A major concern in New Zealand, says Frost & Sullivan’s Kapoor, is the need for improved broadband and submarine capacity to support cloud services and growth in data centers.

"Does the company you plan to partner with have the right office infrastructure, where are their centres located, and can they provide connectivity if the internet is down?”

He says resellers, systems integrators or consultants have a pivotal role in customer decision making and should preferably get two or three parties to pitch their offerings concurrently.

When it comes to maintaining essential links with customers and the supply chain, systems integrators need to double as consultants to co-ordinate this process and determine what service level agreements should be in place.

Veeam says there are clear benefits for server virtualisation in data centers but the next step is achieving peak efficiency to drive mission critical applications into the virtual environment.

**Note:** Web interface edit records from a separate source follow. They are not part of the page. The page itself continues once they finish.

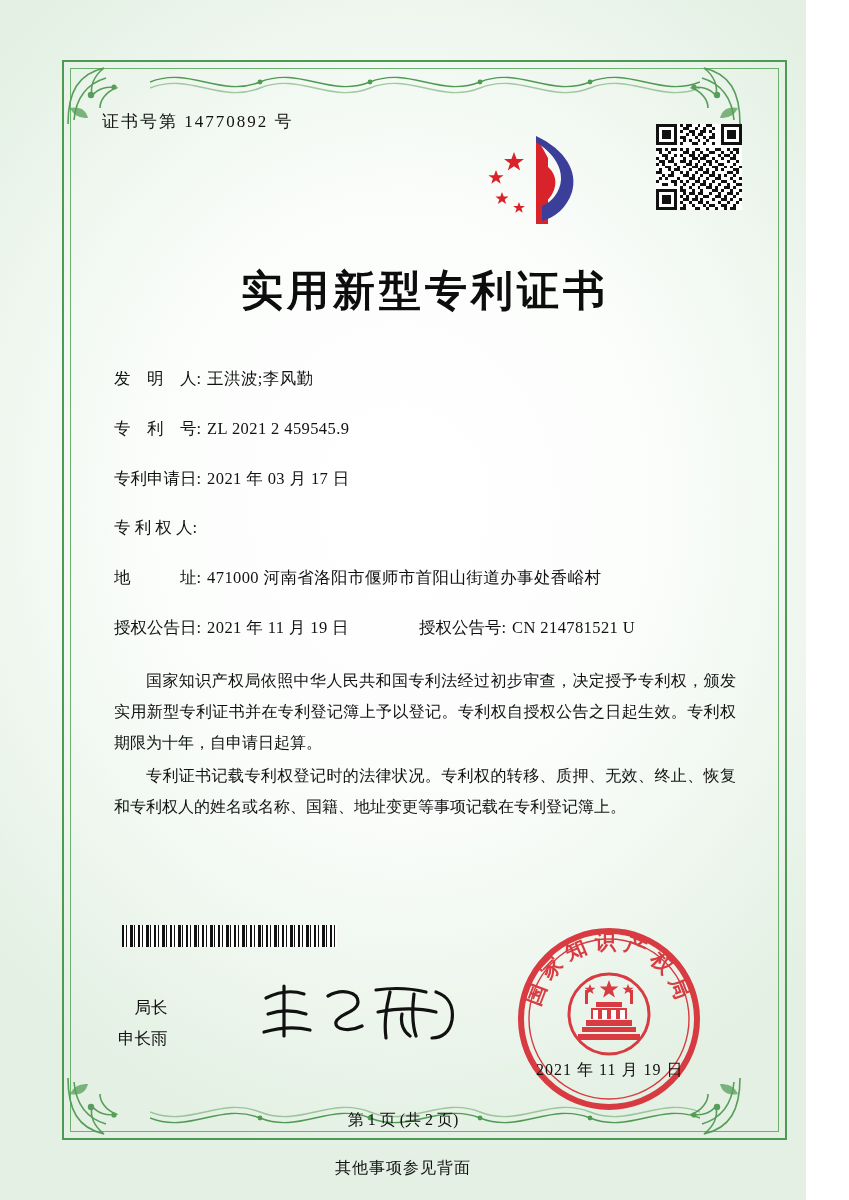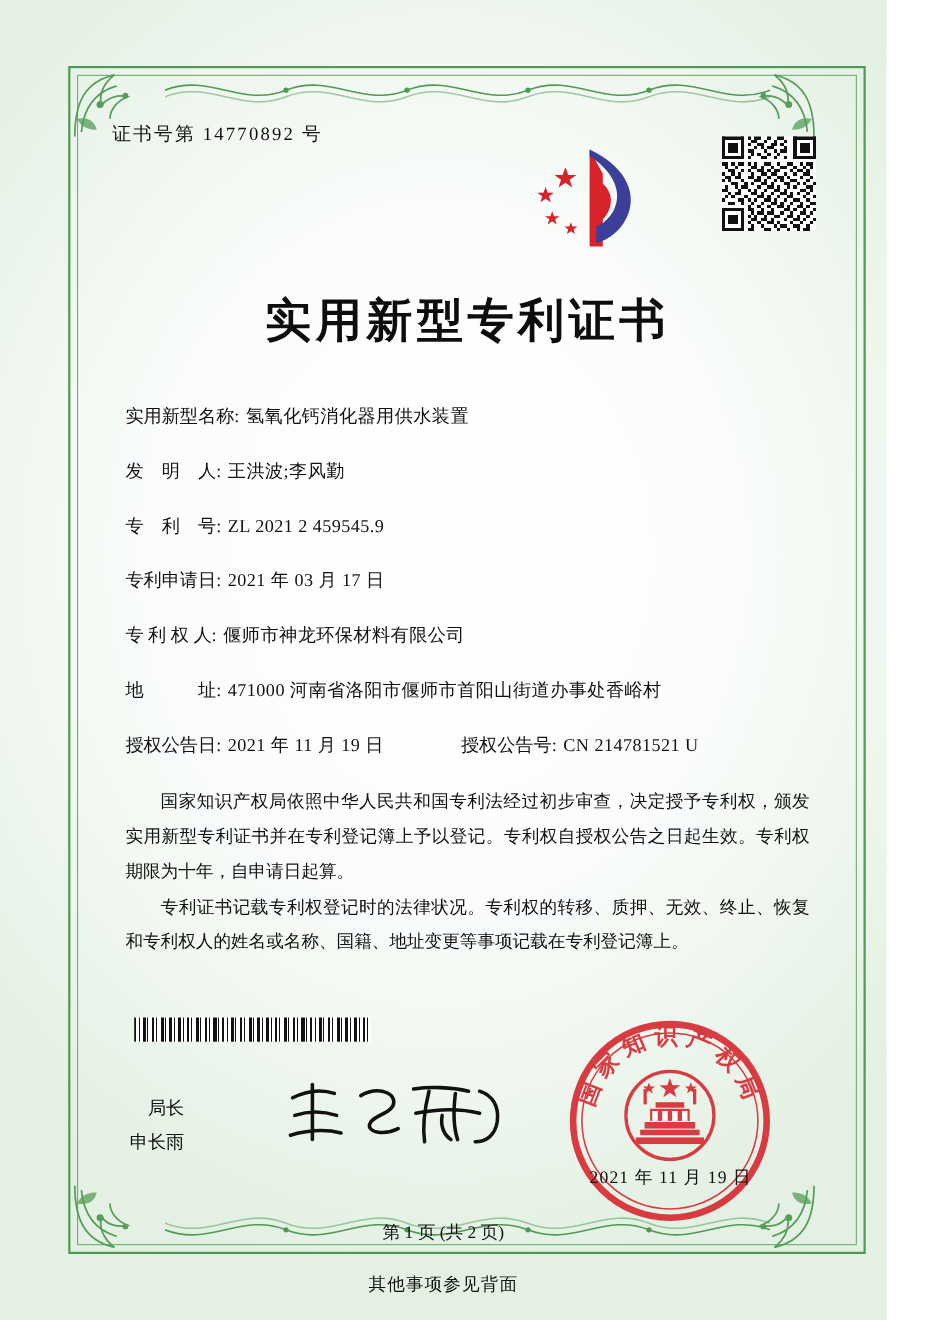--- a/index.html
+++ b/index.html
@@ -508,43 +508,38 @@
           <rect x="23" y="28" width="1" height="1"></rect>
             <rect x="25" y="28" width="2" height="1"></rect>
         </g>
       </svg>
     </div>
 
     <div class="doc-title">实用新型专利证书</div>
 
     <div class="fields">
 
-      <div class="field-row">
-        <span class="field-label">实用新型名称:</span>
-        <span class="field-value">氢氧化钙消化器用供水装置</span>
-      </div>
 
       <div class="field-row">
         <span class="field-label">发　明　人:</span>
         <span class="field-value">王洪波;李风勤</span>
       </div>
 
       <div class="field-row">
         <span class="field-label">专　利　号:</span>
         <span class="field-value">ZL 2021 2 459545.9</span>
       </div>
 
       <div class="field-row">
         <span class="field-label">专利申请日:</span>
         <span class="field-value">2021 年 03 月 17 日</span>
       </div>
 
       <div class="field-row">
         <span class="field-label">专 利 权 人:</span>
-        <span class="field-value">偃师市神龙环保材料有限公司</span>
       </div>
 
       <div class="field-row">
         <span class="field-label">地　　　址:</span>
         <span class="field-value">471000 河南省洛阳市偃师市首阳山街道办事处香峪村</span>
       </div>
 
       <div class="field-row dual">
         <span class="field-label">授权公告日:</span>
         <span class="field-value">2021 年 11 月 19 日</span>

A data center should be highly automated and efficient and while many businesses are already functioning with duel platforms, for example VMware’s vSphere and Microsoft’s Hyper-V, resellers need to better understand what it calls the biggest trend for 2012 – co-existence.

That includes the ways in which various hardware and software providers embrace these technologies in the data center so they can assist IT managers plan the future of their infrastructure.

Part of the challenge is in helping to implement effective strategies and ‘being aware of the different players from a tools perspective including back-up, replication, monitoring and reporting’.

"When you bring the cloud into place or outsourcing you are typically looking at a hybrid environment and often a mix of service providers and service in that,” says Clarke.

The more you know about your customer and what they want the clearer the opportunities and threats will be. Having various players working together creates opportunities for the channel to build the best solutions possible, he says.

The fact that ISPs are migrating up the feeding chain as software and infrastructure service providers with hosting and co-location facilities increases the options for customers to move into the virtual environment.

Shake up to wake-up

Part of the role of the channel is to help figure out which service and hosting providers are suited along with the most effective disaster recovery strategies. "You may have a service provider for data storage, another for email and Microsoft Exchange, for offsite replication and data recovery but each story has to join up,” says Veeam’s Clarke.

That means being aware of the current state of a business and how things are running at any time so you can map the best way to get back online when an outage occurs.

Having a data center with multiple locations is pivotal for reliable recovery and must go further than simply throwing in replication and back-up scenarios which say if the green light is on at the end of the day everything should have worked. "There has to be reliable testing and data verification at all stages in the process. This is the survival of a business that’s at stake here,” says Clarke.

Big data facilities

The increase in the number of big data centers is a global trend and attractive to customers who are looking for localisation for compliance reasons or sensitivity to having data stored offshore.

There’s a growing desire to work with centres that have a high speed link that will give them the ability to realise the benefits of virtualisation.

IDC’s Trevor Clarke says while most businesses tend to prefer local facilities ‘the cloud has opened up a regional or global construct, that’s maturing and we’re starting to see the local aspect of that opening up’.

He says multinationals understand you need to have facilities in-country and close to where clients are to ensure speed, performance, access, data sovereignty, and so clients can go and physically check put the facilities themselves.